Exercise data
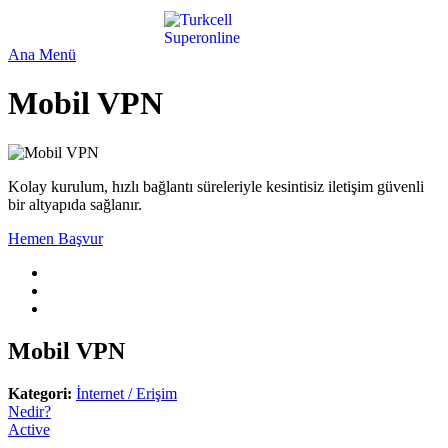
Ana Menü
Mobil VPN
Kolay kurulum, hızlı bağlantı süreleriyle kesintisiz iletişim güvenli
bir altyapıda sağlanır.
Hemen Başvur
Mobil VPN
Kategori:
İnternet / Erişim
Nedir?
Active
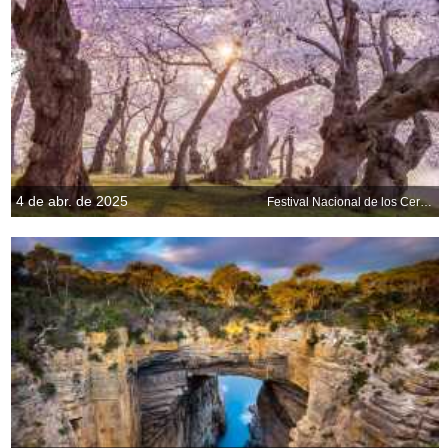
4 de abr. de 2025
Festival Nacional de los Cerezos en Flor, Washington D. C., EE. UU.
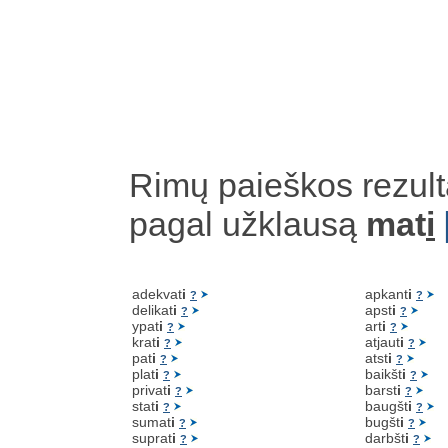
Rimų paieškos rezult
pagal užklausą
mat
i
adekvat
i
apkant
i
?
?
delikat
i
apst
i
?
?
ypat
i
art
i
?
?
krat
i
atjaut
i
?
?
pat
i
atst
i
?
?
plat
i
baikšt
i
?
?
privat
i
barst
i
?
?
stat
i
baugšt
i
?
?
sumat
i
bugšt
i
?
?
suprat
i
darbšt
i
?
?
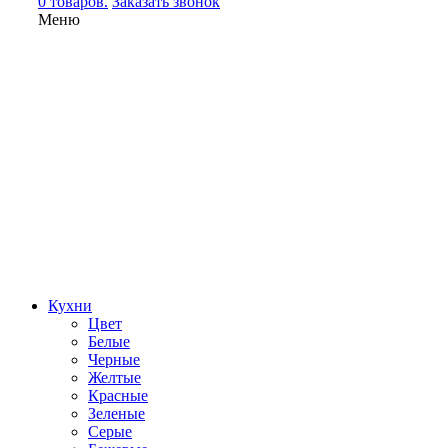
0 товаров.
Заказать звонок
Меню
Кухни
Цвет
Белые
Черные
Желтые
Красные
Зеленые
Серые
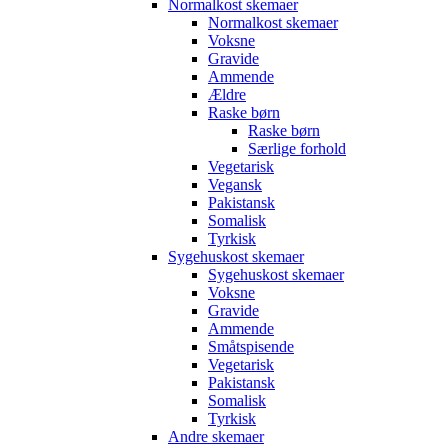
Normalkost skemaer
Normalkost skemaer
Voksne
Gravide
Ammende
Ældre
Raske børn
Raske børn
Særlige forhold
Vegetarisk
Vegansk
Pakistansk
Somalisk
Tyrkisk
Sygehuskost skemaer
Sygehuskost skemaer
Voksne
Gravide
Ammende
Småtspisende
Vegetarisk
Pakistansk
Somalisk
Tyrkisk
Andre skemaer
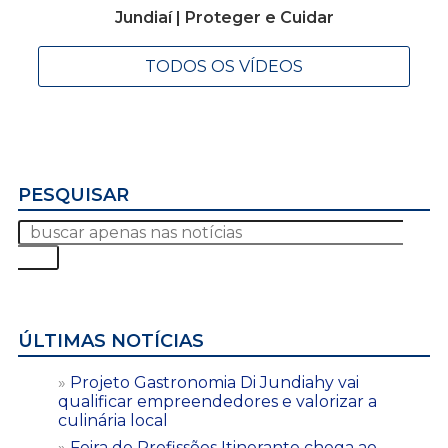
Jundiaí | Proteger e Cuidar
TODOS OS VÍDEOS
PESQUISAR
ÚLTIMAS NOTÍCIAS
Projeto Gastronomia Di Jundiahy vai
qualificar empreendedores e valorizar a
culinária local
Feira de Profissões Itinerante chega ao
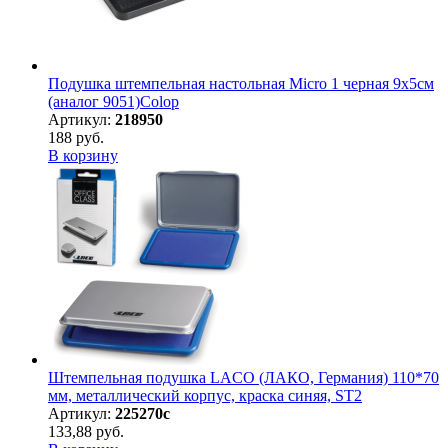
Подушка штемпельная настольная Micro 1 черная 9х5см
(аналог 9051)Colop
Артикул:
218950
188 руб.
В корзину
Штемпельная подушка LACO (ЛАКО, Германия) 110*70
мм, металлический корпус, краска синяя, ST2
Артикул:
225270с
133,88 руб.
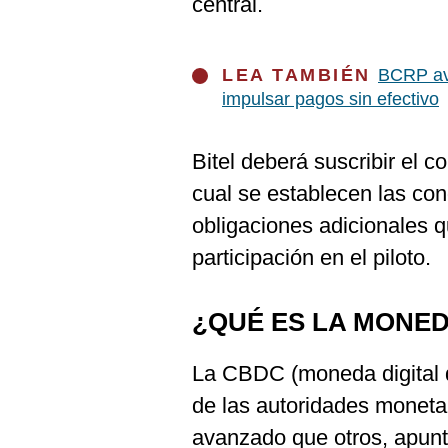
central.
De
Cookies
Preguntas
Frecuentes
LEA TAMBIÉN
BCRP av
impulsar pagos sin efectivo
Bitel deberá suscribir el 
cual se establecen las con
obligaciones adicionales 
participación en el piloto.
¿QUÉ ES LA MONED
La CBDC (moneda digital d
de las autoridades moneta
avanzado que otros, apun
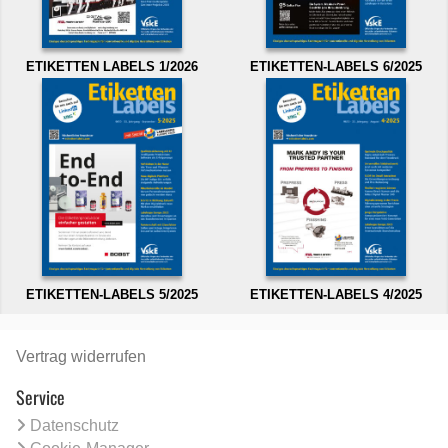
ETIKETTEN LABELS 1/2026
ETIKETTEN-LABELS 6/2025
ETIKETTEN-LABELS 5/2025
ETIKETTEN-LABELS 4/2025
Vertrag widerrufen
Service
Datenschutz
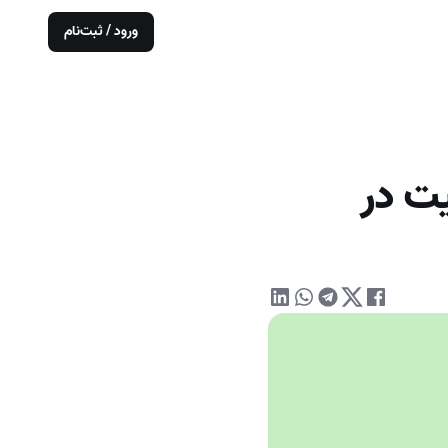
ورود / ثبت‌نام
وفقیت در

Instruction
Which of the lines above hold the string "ETIKETTEN"? Copy each one.

Exercise solution
ETIKETTEN LABELS 1/2026
ETIKETTEN-LABELS 6/2025
ETIKETTEN-LABELS 5/2025
ETIKETTEN-LABELS 4/2025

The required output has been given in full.